▼

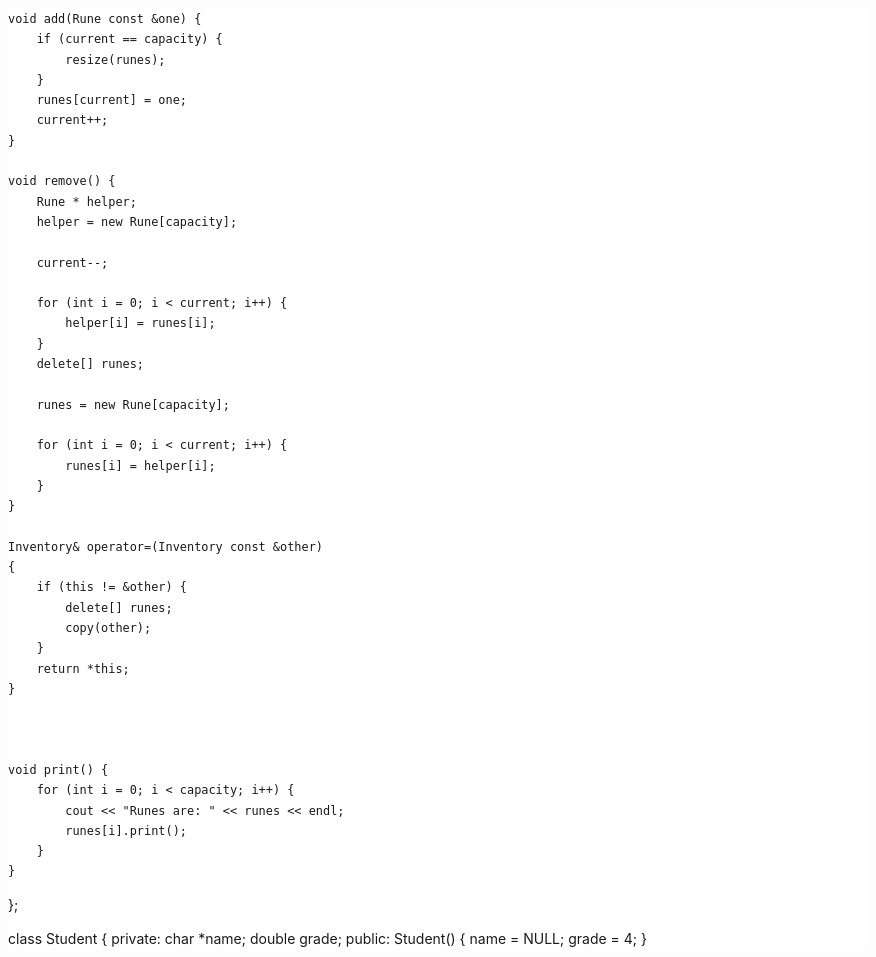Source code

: 	void add(Rune const &one) {
		if (current == capacity) {
			resize(runes);
		}
		runes[current] = one;
		current++;
	}

	void remove() {
		Rune * helper;
		helper = new Rune[capacity];

		current--;

		for (int i = 0; i < current; i++) {
			helper[i] = runes[i];
		}
		delete[] runes;

		runes = new Rune[capacity];

		for (int i = 0; i < current; i++) {
			runes[i] = helper[i];
		}
	}

	Inventory& operator=(Inventory const &other)
	{
		if (this != &other) {
			delete[] runes;
			copy(other);
		}
		return *this;
	}



	void print() {
		for (int i = 0; i < capacity; i++) {
			cout << "Runes are: " << runes << endl;
			runes[i].print();
		}
	}
};


class Student {
private:
	char *name;
	double grade;
public:
	Student() {
		name = NULL;
		grade = 4;
	}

▲

WRITTEN TASK
Filter the records down to the lines containing the word "runes", and copy those.

TASK RESPONSE
			resize(runes);
		runes[current] = one;
			helper[i] = runes[i];
		delete[] runes;
		runes = new Rune[capacity];
			runes[i] = helper[i];
			delete[] runes;
			cout << "Runes are: " << runes << endl;
			runes[i].print();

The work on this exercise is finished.